= Problem to work on =
If a line in the records below contains the word "software", return that line.

= Entries shown =

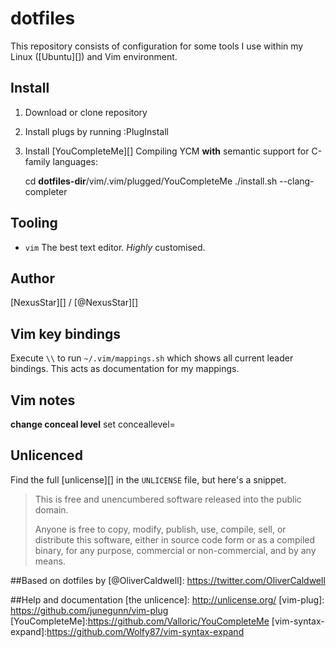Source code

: # dotfiles

This repository consists of configuration for some tools I use within my Linux ([Ubuntu][]) and Vim environment.

## Install

1. Download or clone repository
1. Install plugs by running :PlugInstall
1. Install [YouCompleteMe][]
Compiling YCM **with** semantic support for C-family languages:

    cd __dotfiles-dir__/vim/.vim/plugged/YouCompleteMe
    ./install.sh --clang-completer



## Tooling

 * `vim`     The best text editor. *Highly* customised.


## Author

[NexusStar][] / [@NexusStar][]

## Vim key bindings

Execute `\\` to run `~/.vim/mappings.sh` which shows all current leader bindings. This acts as documentation for my mappings.

## Vim notes
  __change conceal level__
  set conceallevel=

## Unlicenced

Find the full [unlicense][] in the `UNLICENSE` file, but here's a snippet.

>This is free and unencumbered software released into the public domain.
>
>Anyone is free to copy, modify, publish, use, compile, sell, or distribute this software, either in source code form or as a compiled binary, for any purpose, commercial or non-commercial, and by any means.

##Based on dotfiles by [@OliverCaldwell]: https://twitter.com/OliverCaldwell

##Help and documentation
[the unlicence]: http://unlicense.org/
[vim-plug]: https://github.com/junegunn/vim-plug
[YouCompleteMe]:https://github.com/Valloric/YouCompleteMe
[vim-syntax-expand]:https://github.com/Wolfy87/vim-syntax-expand
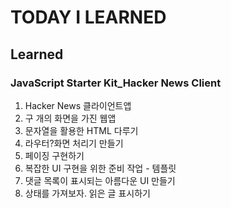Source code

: # TODAY I LEARNED

## Learned

### JavaScript Starter Kit_Hacker News Client

1. Hacker News 클라이언트앱
2. 구 개의 화면을 가진 웹앱
3. 문자열을 활용한 HTML 다루기
4. 라우터?화면 처리기 만들기
5. 페이징 구현하기
6. 복잡한 UI 구현을 위한 준비 작업 - 템플릿
7. 댓글 목록이 표시되는 아름다운 UI 만들기
8. 상태를 가져보자. 읽은 글 표시하기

= Completed exercise =
>This is free and unencumbered software released into the public domain.
>Anyone is free to copy, modify, publish, use, compile, sell, or distribute this software, either in source code form or as a compiled binary, for any purpose, commercial or non-commercial, and by any means.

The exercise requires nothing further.